__Goal of the exercise__. The whole listing needs to be returned exactly as it appears.

◇ ◇ ◇ ◇

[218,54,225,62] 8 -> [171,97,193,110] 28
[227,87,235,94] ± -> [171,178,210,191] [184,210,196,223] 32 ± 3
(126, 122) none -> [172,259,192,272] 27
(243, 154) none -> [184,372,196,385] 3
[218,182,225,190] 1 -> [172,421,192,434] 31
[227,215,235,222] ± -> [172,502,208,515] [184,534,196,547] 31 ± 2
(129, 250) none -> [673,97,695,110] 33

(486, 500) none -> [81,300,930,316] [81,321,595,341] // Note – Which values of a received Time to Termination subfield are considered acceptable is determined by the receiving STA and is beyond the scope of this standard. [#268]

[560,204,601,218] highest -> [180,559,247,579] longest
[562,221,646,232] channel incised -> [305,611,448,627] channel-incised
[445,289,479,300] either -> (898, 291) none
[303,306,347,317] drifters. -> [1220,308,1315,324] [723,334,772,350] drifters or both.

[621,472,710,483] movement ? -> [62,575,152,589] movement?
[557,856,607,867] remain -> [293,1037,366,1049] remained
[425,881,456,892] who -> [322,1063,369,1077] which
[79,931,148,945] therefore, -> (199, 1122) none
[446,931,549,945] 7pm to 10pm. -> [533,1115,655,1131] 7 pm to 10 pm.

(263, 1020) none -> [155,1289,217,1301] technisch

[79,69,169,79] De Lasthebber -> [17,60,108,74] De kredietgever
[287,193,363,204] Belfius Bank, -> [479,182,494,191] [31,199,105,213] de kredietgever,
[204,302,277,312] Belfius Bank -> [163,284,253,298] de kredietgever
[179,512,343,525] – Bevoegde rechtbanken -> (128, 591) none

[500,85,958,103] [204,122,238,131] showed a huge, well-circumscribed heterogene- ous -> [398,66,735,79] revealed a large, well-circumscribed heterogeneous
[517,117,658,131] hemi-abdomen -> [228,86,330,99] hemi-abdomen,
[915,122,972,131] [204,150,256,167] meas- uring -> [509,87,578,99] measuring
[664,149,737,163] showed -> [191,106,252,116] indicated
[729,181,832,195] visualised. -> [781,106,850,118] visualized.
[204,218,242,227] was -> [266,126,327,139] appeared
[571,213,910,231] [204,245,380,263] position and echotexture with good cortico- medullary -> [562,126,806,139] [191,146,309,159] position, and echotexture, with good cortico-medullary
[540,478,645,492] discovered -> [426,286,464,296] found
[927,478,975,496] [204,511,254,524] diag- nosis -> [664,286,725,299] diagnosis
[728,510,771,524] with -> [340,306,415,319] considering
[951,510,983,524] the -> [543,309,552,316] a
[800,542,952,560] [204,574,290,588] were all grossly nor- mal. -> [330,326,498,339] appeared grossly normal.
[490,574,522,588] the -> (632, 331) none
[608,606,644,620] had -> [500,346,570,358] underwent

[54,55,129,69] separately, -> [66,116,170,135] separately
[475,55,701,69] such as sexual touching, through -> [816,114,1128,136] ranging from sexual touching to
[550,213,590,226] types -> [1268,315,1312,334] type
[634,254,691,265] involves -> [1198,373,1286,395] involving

◇ ◇ ◇ ◇

__Answer to this problem__.
[218,54,225,62] 8 -> [171,97,193,110] 28
[227,87,235,94] ± -> [171,178,210,191] [184,210,196,223] 32 ± 3
(126, 122) none -> [172,259,192,272] 27
(243, 154) none -> [184,372,196,385] 3
[218,182,225,190] 1 -> [172,421,192,434] 31
[227,215,235,222] ± -> [172,502,208,515] [184,534,196,547] 31 ± 2
(129, 250) none -> [673,97,695,110] 33

(486, 500) none -> [81,300,930,316] [81,321,595,341] // Note – Which values of a received Time to Termination subfield are considered acceptable is determined by the receiving STA and is beyond the scope of this standard. [#268]

[560,204,601,218] highest -> [180,559,247,579] longest
[562,221,646,232] channel incised -> [305,611,448,627] channel-incised
[445,289,479,300] either -> (898, 291) none
[303,306,347,317] drifters. -> [1220,308,1315,324] [723,334,772,350] drifters or both.

[621,472,710,483] movement ? -> [62,575,152,589] movement?
[557,856,607,867] remain -> [293,1037,366,1049] remained
[425,881,456,892] who -> [322,1063,369,1077] which
[79,931,148,945] therefore, -> (199, 1122) none
[446,931,549,945] 7pm to 10pm. -> [533,1115,655,1131] 7 pm to 10 pm.

(263, 1020) none -> [155,1289,217,1301] technisch

[79,69,169,79] De Lasthebber -> [17,60,108,74] De kredietgever
[287,193,363,204] Belfius Bank, -> [479,182,494,191] [31,199,105,213] de kredietgever,
[204,302,277,312] Belfius Bank -> [163,284,253,298] de kredietgever
[179,512,343,525] – Bevoegde rechtbanken -> (128, 591) none

[500,85,958,103] [204,122,238,131] showed a huge, well-circumscribed heterogene- ous -> [398,66,735,79] revealed a large, well-circumscribed heterogeneous
[517,117,658,131] hemi-abdomen -> [228,86,330,99] hemi-abdomen,
[915,122,972,131] [204,150,256,167] meas- uring -> [509,87,578,99] measuring
[664,149,737,163] showed -> [191,106,252,116] indicated
[729,181,832,195] visualised. -> [781,106,850,118] visualized.
[204,218,242,227] was -> [266,126,327,139] appeared
[571,213,910,231] [204,245,380,263] position and echotexture with good cortico- medullary -> [562,126,806,139] [191,146,309,159] position, and echotexture, with good cortico-medullary
[540,478,645,492] discovered -> [426,286,464,296] found
[927,478,975,496] [204,511,254,524] diag- nosis -> [664,286,725,299] diagnosis
[728,510,771,524] with -> [340,306,415,319] considering
[951,510,983,524] the -> [543,309,552,316] a
[800,542,952,560] [204,574,290,588] were all grossly nor- mal. -> [330,326,498,339] appeared grossly normal.
[490,574,522,588] the -> (632, 331) none
[608,606,644,620] had -> [500,346,570,358] underwent

[54,55,129,69] separately, -> [66,116,170,135] separately
[475,55,701,69] such as sexual touching, through -> [816,114,1128,136] ranging from sexual touching to
[550,213,590,226] types -> [1268,315,1312,334] type
[634,254,691,265] involves -> [1198,373,1286,395] involving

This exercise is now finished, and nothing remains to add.